Tarefa A ::
Reproduza sem alterações o trecho das linhas de dados que vai da linha que contém "27. Februar 2017" até ao fim dessas linhas, incluindo ambos os extremos.

(...) a não ser que depois do martírio, depois da inominável agonia, depois deste horror que estremece todas as noções, todos os adquiridos (que sabemos falsos mas mesmo assim guardamos) se queira agora enterrar a gis nas suas múltiplas exclusões em nome da reabilitação dos seus agressores, fazer de conta que o que se passou não foi assim tão mau e que, sobretudo, não foi, não pode ter sido consciente, quanto mais premeditado.
como se pudéssemos -- e quiséssemos -- apagar a gis e o seu terrível destino, para não termos de encarar o que aconteceu e porquê. (...)
(dos arquivos do glória fácil, gis, 25 de fevereiro de 2006)

Dados apresentados ::
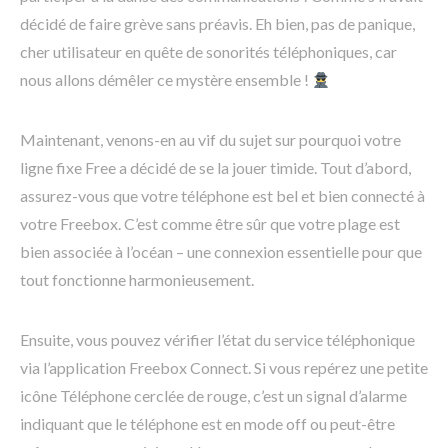
décidé de faire grève sans préavis. Eh bien, pas de panique,
cher utilisateur en quête de sonorités téléphoniques, car
nous allons démêler ce mystère ensemble !
Maintenant, venons-en au vif du sujet sur pourquoi votre
ligne fixe Free a décidé de se la jouer timide. Tout d’abord,
assurez-vous que votre téléphone est bel et bien connecté à
votre Freebox. C’est comme être sûr que votre plage est
bien associée à l’océan – une connexion essentielle pour que
tout fonctionne harmonieusement.
Ensuite, vous pouvez vérifier l’état du service téléphonique
via l’application Freebox Connect. Si vous repérez une petite
icône Téléphone cerclée de rouge, c’est un signal d’alarme
indiquant que le téléphone est en mode off ou peut-être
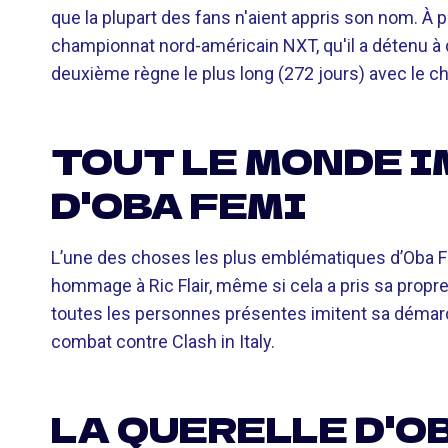
que la plupart des fans n'aient appris son nom. À part
championnat nord-américain NXT, qu'il a détenu à d
deuxième règne le plus long (272 jours) avec le c
TOUT LE MONDE I
D'OBA FEMI
L’une des choses les plus emblématiques d’Oba Fe
hommage à Ric Flair, même si cela a pris sa propre v
toutes les personnes présentes imitent sa démarc
combat contre Clash in Italy.
LA QUERELLE D'O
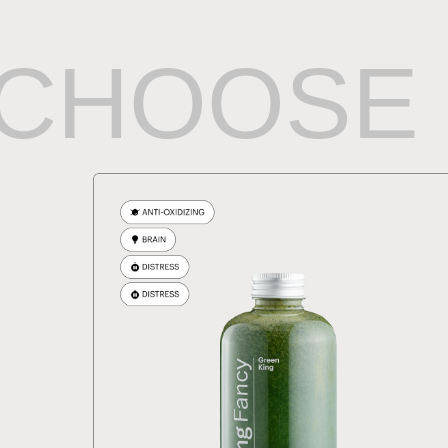
CHOOSE 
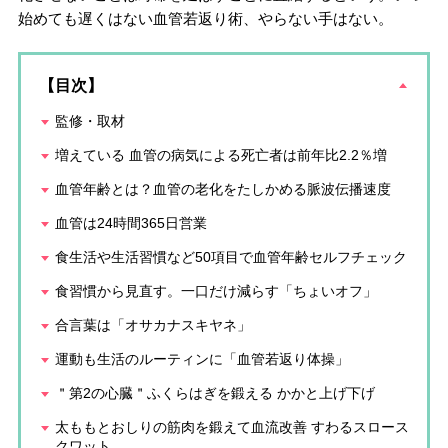
始めても遅くはない血管若返り術、やらない手はない。
【目次】
監修・取材
増えている 血管の病気による死亡者は前年比2.2％増
血管年齢とは？血管の老化をたしかめる脈波伝播速度
血管は24時間365日営業
食生活や生活習慣など50項目で血管年齢セルフチェック
食習慣から見直す。一口だけ減らす「ちょいオフ」
合言葉は「オサカナスキヤネ」
運動も生活のルーティンに「血管若返り体操」
＂第2の心臓＂ふくらはぎを鍛える かかと上げ下げ
太ももとおしりの筋肉を鍛えて血流改善 すわるスロース
クワット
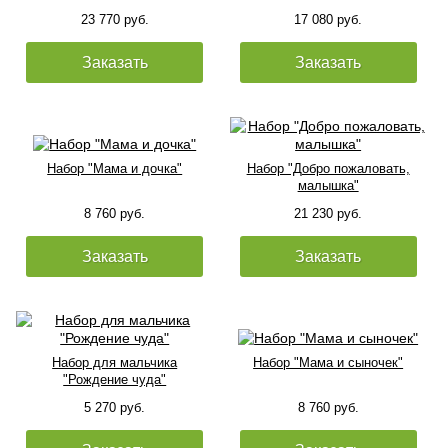
23 770 руб.
17 080 руб.
Заказать
Заказать
Набор "Мама и дочка"
Набор "Добро пожаловать,
малышка"
8 760 руб.
21 230 руб.
Заказать
Заказать
Набор для мальчика
Набор "Мама и сыночек"
"Рождение чуда"
5 270 руб.
8 760 руб.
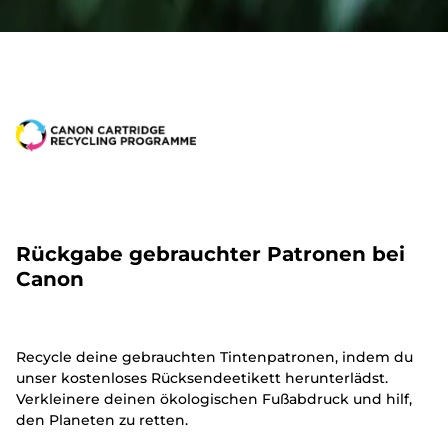
Rückgabe gebrauchter Patronen bei
Canon
Recycle deine gebrauchten Tintenpatronen, indem du
unser kostenloses Rücksendeetikett herunterlädst.
Verkleinere deinen ökologischen Fußabdruck und hilf,
den Planeten zu retten.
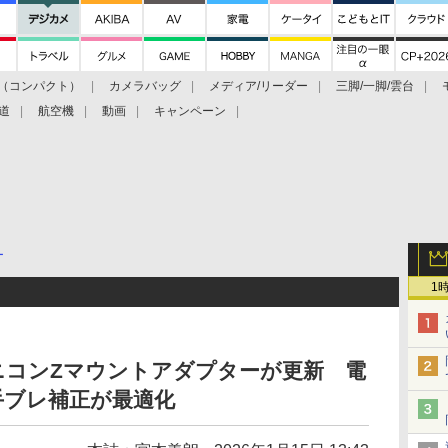
（コンパクト）
カメラバッグ
メディア/リーダー
三脚/一脚/雲台
道
航空機
動画
キャンペーン
ー
1
E→ニコンZマウントアダプターが更新 電
手ブレ補正が最適化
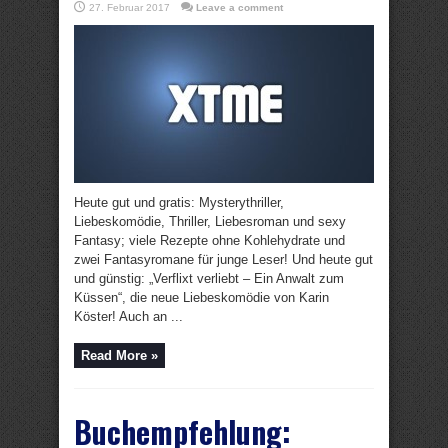
27. Februar 2017
Leave a comment
Heute gut und gratis: Mysterythriller,
Liebeskomödie, Thriller, Liebesroman und sexy
Fantasy; viele Rezepte ohne Kohlehydrate und
zwei Fantasyromane für junge Leser! Und heute gut
und günstig: „Verflixt verliebt – Ein Anwalt zum
Küssen“, die neue Liebeskomödie von Karin
Köster! Auch an ...
Read More »
Buchempfehlung:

Tarefa B ::
Transcreva sem alterações o trecho do texto fornecido que vai de "(...) a não ser" até "quanto mais premeditado.".

Resposta A ::
27. Februar 2017
Leave a comment
Heute gut und gratis: Mysterythriller,
Liebeskomödie, Thriller, Liebesroman und sexy
Fantasy; viele Rezepte ohne Kohlehydrate und
zwei Fantasyromane für junge Leser! Und heute gut
und günstig: „Verflixt verliebt – Ein Anwalt zum
Küssen“, die neue Liebeskomödie von Karin
Köster! Auch an ...
Read More »
Buchempfehlung:

Resposta B ::
(...) a não ser que depois do martírio, depois da inominável agonia, depois deste horror que estremece todas as noções, todos os adquiridos (que sabemos falsos mas mesmo assim guardamos) se queira agora enterrar a gis nas suas múltiplas exclusões em nome da reabilitação dos seus agressores, fazer de conta que o que se passou não foi assim tão mau e que, sobretudo, não foi, não pode ter sido consciente, quanto mais premeditado.